A conclusione di questa breve analisi della normativa entrata in vigore, si può tranquillamente affermare che essa rappresenta un momento di apertura da parte del Legislatore nei confronti dell’integrazione, veicolata anche per mezzo del mondo dello sport, anche alla luce dell’introduzione, risalente a più di vent’anni fa, dell’istituto della c.d. cittadinanza europea con l’articolo 8 del Trattato di Maastricht e del principio della libertà di circolazione e di soggiorno per motivi lavorativi e formativi, fermo restando che nel caso dei minori va preservato l’aspetto accademico-scolastico visto e considerato che non tutti gli under 18 avviati al calcio o allo sport professionistico in genere riescono poi a tramutare il proprio talento in una vera e propria attività lavorativa.
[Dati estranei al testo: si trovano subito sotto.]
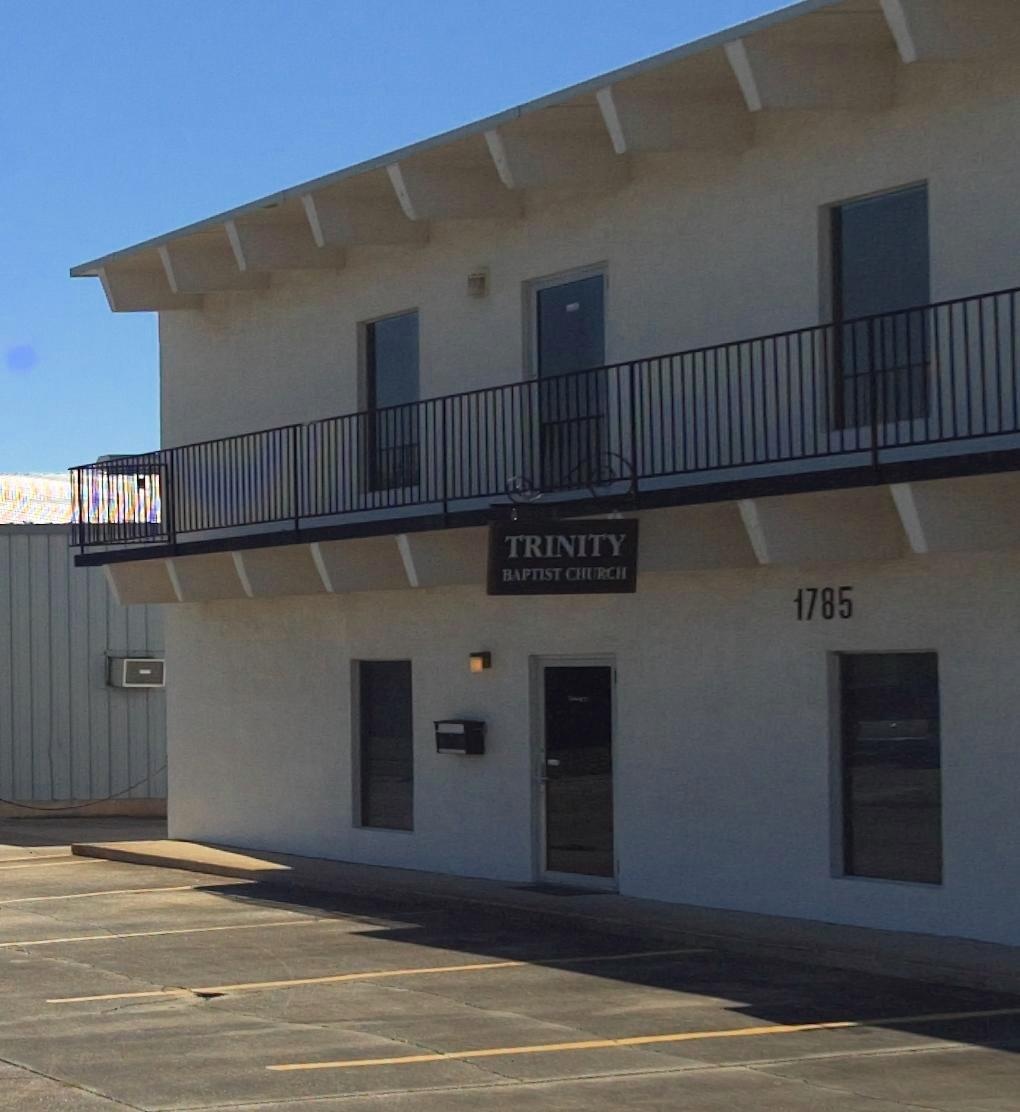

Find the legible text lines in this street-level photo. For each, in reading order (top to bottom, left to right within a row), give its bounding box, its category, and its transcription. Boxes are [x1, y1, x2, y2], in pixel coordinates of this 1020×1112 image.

[500, 531, 630, 562] BusinessName: TRINITY
[499, 563, 630, 584] BusinessName: BAPTIST CHURCH
[790, 582, 857, 624] StreetNumber: 1785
Dal punto di vista delle società sportive l’ingresso della nuova normativa costituisce un’innovazione positiva ed allettante poiché rende più agevoli e conformi a principi di giustizia sostanziale le procedure di tesseramento fino ad oggi eccessivamente complesse anche per gli addetti ai lavori proprio a causa dell’eccessiva rigidità. Ciò che ancora, invece, non è cambiato è la possibilità per questi giovani atleti di essere selezionati all’interno delle nazionali, giovanili e non, per le quali sarebbe necessaria una legge sullo “Ius soli” in generale e non solo su quello “sportivo”. Nel resto d’Europa la situazione è ben definita, infatti, in Germania la cittadinanza è riconosciuta ai bambini nati da genitori stranieri in possesso di permesso di soggiorno permanente; mentre in Belgio al compimento dei 12 anni qualora i genitori siano residenti da almeno dieci anni. I risultati di tale politica integrativa sono tangibili anche nello sport, con nazionali multietniche e vincenti. In Italia, invece, i c.d. “nuovi italiani” sono considerati come degli apolidi dal punto di vista sportivo, come nel caso reso celebre dalla storia di Mario Balotelli che solo al compimento del diciottesimo anno d’età, pur essendo nato a Palermo, cresciuto in Lombardia e formatosi in settori giovanili italiani affiliati alla FIGC poté, una volta ottenuta la cittadinanza italiana, rispondere alla convocazione della Nazionale di calcio Under 21. Una situazione che fu amplificata alla luce del precoce talento messo all’epoca in mostra dal calciatore menzionato ma riguardante centinaia di giovani atleti e che potrebbe essere un ulteriore stimolo nei confronti del Governo per far sì che si intervenga sulle norme volte a regolamentare l’istituto dell’acquisizione della cittadinanza.